ExxonMobil has surprised Wall Street by posting higher than expected profits and revenue for the third quarter, despite an overall drop in oil and gas production.
The oil major, which also makes lubricants like Mobil Vactra 4 for Mobil distributors, managed to reverse the trend of reporting disappointing results in previous quarters. Its quarterly profits jumped to $6.24 billion, a 57% increase. In a Refinitiv survey, analysts had predicted per-share earnings of $1.23, but actual earnings came in at $1.46 per share.
While higher oil prices partially explain the company’s jump in profits despite a production drop, the company’s ongoing operations in the prolific Permian Basin also contributed. The oil giant increased its liquids production there by 57%, having previously announced it would reduce gas production to focus on crude oil, which has a greater value. ExxonMobil also benefited from one-off tax impacts.
In a statement, Darren Woods, Chairman and CEO of ExxonMobil, said:
“We’re pleased with the increase in production from the second quarter of 2018 recognizing it reflects contributions from just one of our key growth areas, the Permian.
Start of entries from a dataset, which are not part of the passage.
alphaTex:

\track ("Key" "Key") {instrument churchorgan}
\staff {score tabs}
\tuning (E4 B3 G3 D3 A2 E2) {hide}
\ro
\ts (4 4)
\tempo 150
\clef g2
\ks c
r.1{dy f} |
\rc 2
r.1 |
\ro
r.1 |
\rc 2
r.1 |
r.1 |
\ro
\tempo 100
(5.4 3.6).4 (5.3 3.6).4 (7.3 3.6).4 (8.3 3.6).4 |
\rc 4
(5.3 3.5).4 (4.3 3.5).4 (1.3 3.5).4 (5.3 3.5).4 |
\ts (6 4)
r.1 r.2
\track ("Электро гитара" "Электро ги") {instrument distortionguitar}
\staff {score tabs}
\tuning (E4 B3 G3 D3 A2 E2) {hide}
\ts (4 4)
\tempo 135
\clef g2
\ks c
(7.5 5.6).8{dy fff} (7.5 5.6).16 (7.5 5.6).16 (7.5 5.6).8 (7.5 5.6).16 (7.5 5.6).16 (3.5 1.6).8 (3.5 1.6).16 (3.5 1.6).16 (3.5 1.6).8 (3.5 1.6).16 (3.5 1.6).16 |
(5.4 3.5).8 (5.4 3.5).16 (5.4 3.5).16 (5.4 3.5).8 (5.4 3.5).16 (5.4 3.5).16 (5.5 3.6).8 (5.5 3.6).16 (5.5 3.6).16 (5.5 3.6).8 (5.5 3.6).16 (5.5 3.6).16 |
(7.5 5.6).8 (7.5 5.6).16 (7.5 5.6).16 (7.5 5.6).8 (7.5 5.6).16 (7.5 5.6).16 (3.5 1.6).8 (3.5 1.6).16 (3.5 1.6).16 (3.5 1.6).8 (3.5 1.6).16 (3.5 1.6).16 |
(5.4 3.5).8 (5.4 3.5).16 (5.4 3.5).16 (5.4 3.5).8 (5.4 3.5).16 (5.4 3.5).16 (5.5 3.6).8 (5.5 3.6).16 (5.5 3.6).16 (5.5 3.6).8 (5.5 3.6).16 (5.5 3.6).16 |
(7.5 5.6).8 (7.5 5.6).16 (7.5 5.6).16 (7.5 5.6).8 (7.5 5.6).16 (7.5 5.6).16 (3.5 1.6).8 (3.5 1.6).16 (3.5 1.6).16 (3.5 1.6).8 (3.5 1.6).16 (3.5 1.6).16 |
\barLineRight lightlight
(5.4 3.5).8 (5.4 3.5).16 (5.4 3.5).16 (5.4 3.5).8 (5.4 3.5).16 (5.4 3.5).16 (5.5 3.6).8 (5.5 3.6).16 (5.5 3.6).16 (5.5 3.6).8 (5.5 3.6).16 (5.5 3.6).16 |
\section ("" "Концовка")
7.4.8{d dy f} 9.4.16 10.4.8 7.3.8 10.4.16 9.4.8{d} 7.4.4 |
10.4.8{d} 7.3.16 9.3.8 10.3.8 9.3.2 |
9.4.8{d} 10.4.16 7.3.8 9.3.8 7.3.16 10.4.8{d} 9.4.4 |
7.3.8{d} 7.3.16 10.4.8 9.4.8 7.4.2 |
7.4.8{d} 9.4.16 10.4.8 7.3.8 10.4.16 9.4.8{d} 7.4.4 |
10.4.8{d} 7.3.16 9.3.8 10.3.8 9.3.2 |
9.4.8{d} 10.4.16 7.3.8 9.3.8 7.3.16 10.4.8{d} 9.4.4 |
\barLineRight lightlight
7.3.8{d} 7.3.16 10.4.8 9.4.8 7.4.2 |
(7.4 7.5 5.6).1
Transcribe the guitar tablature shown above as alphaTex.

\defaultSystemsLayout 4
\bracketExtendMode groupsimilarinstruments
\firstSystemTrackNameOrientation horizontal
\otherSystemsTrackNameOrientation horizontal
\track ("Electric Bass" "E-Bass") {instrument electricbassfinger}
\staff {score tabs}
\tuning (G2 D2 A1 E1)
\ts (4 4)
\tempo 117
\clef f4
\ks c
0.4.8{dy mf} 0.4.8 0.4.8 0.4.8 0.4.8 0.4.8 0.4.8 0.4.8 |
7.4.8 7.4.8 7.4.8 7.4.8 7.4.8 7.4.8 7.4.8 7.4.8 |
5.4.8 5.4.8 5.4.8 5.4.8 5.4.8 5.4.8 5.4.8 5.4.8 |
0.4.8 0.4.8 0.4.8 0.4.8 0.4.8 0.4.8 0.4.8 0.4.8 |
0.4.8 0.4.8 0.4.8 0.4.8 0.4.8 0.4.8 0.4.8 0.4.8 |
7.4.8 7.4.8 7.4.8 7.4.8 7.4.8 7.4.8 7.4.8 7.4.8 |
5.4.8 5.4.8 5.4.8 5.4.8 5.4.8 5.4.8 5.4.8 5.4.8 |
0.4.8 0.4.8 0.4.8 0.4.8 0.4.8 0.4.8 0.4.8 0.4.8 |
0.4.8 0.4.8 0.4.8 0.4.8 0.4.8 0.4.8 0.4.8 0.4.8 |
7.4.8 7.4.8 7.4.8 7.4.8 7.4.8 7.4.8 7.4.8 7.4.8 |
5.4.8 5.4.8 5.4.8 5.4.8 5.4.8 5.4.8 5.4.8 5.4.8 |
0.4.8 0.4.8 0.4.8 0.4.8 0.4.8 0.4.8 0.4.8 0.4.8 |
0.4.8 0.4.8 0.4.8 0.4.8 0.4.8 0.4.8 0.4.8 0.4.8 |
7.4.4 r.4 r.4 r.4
We expect to continue to increase volumes over time as we ramp up activity in the Permian and new projects start up.”
In less positive news, the company announced that unexpectedly complicated maintenance at its international refineries was weighing on profits. This is due to the refineries being upgraded to be capable of refining the low-sulphur fuels need by the shipping industry to meet strict new rules on maritime emissions.